As they ate their picnic dinner on the stones, the wind picked up, sending waves crashing into their secluded cove, and she nestled close to him. The sun cast its last burnt-orange rays over the water, the disc melting into the horizon, and under the grey-blue dusk sky, they picked their way back to the car.

Arriving back at Gabri’s little house in the cover of dark, he kissed her with all the doubtful passion of the first time, clinging tight enough that she could imagine he didn’t want her to go, even as he said nothing in words. He came alive under her hands and lips, every touch proof of the existence of the soul.

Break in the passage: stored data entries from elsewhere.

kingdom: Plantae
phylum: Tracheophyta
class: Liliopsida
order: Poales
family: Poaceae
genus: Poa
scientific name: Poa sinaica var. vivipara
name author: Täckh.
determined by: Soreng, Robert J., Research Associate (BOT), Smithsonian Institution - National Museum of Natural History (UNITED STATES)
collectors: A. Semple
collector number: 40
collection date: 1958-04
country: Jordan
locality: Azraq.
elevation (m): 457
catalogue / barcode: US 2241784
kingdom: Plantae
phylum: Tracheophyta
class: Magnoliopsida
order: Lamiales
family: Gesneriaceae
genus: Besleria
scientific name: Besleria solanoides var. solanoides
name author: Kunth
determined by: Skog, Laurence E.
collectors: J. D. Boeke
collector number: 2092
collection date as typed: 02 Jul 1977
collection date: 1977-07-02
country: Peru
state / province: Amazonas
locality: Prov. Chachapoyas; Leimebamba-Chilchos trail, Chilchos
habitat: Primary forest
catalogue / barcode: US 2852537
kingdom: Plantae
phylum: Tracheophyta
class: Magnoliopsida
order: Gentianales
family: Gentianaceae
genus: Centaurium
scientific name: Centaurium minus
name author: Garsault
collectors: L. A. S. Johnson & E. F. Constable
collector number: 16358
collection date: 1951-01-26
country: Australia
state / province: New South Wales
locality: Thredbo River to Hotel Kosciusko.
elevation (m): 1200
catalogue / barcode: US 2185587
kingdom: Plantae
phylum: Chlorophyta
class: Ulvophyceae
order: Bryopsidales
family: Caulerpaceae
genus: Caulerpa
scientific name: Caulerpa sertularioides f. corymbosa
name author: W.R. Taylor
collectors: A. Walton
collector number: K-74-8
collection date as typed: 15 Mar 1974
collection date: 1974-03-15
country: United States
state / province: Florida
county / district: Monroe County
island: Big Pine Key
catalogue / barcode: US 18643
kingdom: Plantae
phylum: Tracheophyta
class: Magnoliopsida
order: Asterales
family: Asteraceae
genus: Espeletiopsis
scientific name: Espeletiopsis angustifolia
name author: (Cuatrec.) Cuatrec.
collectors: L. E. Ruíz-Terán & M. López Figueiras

Tucked up next to him under the fan as they drifted reluctantly to sleep, Toni’s thoughts slipped. Her heart might be permanently damaged, a piece missing and another donated toa little life that was just beginning, but her soul was apparently alive and well.

‘Ready to go?’

Toni glanced up from the mantlepiece in the main room of the house, where she’d been stroking the shiny, irregular object that had never looked at home amongst the driftwood and trinkets of nature.

‘Yes,’ she insisted, although the answer was the opposite.

‘It’s called an oloid,’ he said, picking up the object she’d been admiring. ‘It was a gift from my old company. Look.’

Placing it on the table, he set it rolling. It didn’t move like a sphere or a cylinder, but in a complex cyclical motion – forward, right, forward, left, over and over again.

‘It was invented by an artist and mathematician for its kinetic properties.’

Occasionally, she caught these glimpses of another Gabri, in his impeccable English and effortless explanations of complex topics.